The graph-theoretic version and the polyhedral version are expressions of the same topological invariant.

## 38.13 Limits of the Formula

Euler's formula gives necessary conditions for planarity, but it does not give sufficient conditions.

If a graph violates

$$
e \leq 3v - 6,
$$

then it is nonplanar. But if a graph satisfies this inequality, it may still be nonplanar.

For example, \(K_{3,3}\) has

$$
v = 6,\qquad e = 9.
$$

The general planar bound gives

$$
3v - 6 = 12.
$$

Since \(9 \leq 12\), the general bound alone does not rule out planarity. The bipartite bound is needed.

Even that is still not a complete planarity test. Complete characterizations require deeper theorems, such as Kuratowski's theorem or Wagner's theorem.

## 38.14 Summary

Euler's formula states that every connected plane graph satisfies

$$
v - e + f = 2.
$$

It can be proved by reducing a connected plane graph to a tree through deletion of cycle edges. Each such deletion lowers both the edge count and the face count by one, leaving \(v - e + f\) unchanged.

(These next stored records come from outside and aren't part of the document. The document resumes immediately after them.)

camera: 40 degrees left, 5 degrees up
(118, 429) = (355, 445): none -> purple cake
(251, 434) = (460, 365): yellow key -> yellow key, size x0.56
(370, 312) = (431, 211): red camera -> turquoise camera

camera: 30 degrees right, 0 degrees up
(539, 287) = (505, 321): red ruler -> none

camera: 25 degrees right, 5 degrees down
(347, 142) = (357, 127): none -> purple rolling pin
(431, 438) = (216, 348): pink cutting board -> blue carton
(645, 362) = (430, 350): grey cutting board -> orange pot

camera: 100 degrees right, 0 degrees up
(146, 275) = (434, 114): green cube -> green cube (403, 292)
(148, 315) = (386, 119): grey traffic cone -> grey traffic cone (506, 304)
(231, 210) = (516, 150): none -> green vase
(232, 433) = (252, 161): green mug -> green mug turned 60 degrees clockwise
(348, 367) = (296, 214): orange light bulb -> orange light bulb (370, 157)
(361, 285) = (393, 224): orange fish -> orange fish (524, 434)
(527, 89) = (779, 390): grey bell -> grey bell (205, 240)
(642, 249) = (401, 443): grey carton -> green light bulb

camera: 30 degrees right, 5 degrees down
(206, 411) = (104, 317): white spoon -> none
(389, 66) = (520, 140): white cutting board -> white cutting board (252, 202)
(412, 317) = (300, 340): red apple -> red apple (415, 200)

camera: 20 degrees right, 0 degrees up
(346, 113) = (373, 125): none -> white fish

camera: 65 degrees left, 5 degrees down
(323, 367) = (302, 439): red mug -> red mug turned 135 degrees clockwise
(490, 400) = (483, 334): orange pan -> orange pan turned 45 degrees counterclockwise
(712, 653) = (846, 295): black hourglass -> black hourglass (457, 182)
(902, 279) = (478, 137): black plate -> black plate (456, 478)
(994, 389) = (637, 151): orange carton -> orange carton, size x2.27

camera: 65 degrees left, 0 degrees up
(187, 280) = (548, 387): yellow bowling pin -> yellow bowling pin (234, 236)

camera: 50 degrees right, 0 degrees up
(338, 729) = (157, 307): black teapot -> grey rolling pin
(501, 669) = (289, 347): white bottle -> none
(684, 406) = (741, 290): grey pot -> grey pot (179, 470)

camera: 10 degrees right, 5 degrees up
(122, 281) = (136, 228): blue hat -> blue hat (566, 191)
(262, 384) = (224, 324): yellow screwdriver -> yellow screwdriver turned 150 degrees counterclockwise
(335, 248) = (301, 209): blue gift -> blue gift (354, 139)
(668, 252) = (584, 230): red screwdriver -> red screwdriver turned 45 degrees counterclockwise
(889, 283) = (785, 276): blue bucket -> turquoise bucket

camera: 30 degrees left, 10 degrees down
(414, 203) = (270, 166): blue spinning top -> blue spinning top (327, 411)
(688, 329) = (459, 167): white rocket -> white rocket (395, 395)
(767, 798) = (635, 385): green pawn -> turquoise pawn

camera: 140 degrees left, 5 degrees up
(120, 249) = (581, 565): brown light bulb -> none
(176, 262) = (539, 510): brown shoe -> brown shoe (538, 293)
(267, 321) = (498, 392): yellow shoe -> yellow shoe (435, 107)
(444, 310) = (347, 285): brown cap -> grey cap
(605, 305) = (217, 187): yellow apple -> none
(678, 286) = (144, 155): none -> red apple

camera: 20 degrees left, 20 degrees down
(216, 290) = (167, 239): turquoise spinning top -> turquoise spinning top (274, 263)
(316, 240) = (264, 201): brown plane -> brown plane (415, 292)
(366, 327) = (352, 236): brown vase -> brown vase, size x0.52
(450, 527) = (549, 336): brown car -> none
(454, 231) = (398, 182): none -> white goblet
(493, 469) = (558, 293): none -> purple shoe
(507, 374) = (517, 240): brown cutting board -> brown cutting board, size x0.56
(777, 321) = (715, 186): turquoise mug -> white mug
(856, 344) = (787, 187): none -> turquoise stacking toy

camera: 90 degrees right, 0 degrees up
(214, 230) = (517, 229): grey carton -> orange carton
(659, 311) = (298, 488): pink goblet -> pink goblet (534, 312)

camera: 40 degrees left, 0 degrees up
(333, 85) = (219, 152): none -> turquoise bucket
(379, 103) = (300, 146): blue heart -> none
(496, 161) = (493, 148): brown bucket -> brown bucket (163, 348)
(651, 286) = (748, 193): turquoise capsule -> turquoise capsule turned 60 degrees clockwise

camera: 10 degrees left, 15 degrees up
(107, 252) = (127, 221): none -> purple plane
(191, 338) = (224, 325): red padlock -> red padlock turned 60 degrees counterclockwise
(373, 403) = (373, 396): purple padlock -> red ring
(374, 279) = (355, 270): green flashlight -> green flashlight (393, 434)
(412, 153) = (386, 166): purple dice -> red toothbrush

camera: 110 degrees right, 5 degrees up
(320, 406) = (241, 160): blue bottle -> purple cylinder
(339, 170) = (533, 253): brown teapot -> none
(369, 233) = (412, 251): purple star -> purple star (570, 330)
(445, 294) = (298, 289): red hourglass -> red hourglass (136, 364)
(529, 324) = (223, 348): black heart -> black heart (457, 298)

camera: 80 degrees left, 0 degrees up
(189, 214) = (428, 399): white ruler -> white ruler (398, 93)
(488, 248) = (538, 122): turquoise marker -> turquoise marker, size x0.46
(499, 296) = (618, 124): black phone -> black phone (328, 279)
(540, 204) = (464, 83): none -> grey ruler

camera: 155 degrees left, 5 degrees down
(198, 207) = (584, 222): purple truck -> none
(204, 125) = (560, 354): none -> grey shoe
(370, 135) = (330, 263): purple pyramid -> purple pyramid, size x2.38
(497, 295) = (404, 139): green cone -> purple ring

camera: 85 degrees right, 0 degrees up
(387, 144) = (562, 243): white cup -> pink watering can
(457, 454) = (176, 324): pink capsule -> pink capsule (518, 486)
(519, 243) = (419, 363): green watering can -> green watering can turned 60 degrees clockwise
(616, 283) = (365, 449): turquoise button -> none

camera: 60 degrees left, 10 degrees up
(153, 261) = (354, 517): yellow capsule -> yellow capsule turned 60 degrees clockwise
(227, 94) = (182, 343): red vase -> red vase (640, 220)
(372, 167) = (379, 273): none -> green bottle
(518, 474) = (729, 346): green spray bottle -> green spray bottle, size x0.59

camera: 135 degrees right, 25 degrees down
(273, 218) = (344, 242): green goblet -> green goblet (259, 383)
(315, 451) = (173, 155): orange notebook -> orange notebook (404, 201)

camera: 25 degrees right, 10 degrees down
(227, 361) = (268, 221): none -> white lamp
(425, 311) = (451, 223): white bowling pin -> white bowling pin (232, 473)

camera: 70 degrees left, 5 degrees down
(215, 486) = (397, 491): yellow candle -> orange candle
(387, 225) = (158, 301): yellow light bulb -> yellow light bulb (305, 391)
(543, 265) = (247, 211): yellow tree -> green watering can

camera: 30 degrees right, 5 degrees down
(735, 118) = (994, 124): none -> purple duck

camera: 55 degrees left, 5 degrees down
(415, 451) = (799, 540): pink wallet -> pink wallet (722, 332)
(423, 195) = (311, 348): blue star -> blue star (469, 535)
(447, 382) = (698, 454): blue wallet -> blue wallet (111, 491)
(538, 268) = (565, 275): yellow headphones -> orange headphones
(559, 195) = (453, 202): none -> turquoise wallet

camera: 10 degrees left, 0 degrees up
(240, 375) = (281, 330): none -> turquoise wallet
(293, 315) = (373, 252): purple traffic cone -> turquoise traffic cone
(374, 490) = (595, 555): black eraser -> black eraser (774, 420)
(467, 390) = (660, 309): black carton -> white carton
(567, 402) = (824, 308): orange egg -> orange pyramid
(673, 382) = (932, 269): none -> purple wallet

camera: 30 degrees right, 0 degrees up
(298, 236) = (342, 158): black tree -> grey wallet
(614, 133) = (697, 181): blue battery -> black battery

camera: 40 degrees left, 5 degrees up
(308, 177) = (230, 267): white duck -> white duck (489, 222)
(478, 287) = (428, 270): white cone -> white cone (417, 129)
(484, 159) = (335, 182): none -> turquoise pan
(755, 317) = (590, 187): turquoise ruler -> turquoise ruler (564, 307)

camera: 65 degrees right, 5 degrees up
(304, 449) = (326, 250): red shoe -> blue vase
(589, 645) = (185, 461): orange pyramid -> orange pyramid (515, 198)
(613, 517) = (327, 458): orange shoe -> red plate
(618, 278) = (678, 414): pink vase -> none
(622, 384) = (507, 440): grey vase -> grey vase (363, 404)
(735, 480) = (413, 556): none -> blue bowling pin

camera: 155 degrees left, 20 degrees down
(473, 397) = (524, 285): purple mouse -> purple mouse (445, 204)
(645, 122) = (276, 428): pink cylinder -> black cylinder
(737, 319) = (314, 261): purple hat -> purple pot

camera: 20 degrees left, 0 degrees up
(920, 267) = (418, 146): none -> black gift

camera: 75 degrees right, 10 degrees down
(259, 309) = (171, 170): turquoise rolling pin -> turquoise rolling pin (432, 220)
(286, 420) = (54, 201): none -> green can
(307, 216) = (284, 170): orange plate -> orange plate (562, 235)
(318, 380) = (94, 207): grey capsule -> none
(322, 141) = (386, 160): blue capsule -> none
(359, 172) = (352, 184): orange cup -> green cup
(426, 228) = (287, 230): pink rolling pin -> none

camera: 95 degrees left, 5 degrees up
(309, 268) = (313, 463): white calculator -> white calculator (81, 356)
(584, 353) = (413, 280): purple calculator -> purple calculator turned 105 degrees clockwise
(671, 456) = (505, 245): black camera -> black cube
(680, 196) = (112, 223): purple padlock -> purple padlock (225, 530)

The formula has several important consequences:

| Result | Formula |
|---|---|
| Connected plane graph | \(v - e + f = 2\) |
| Disconnected plane graph with \(c\) components | \(v - e + f = c + 1\) |
| Simple planar graph, \(v \geq 3\) | \(e \leq 3v - 6\) |
| Simple bipartite planar graph, \(v \geq 3\) | \(e \leq 2v - 4\) |
| Sum of face degrees | \(\sum \deg(F) = 2e\) |

Euler's formula is a counting theorem, but its force is structural. It shows that planar graphs are sparse, explains the nonplanarity of \(K_5\) and \(K_{3,3}\), and connects graph theory with the topology of surfaces.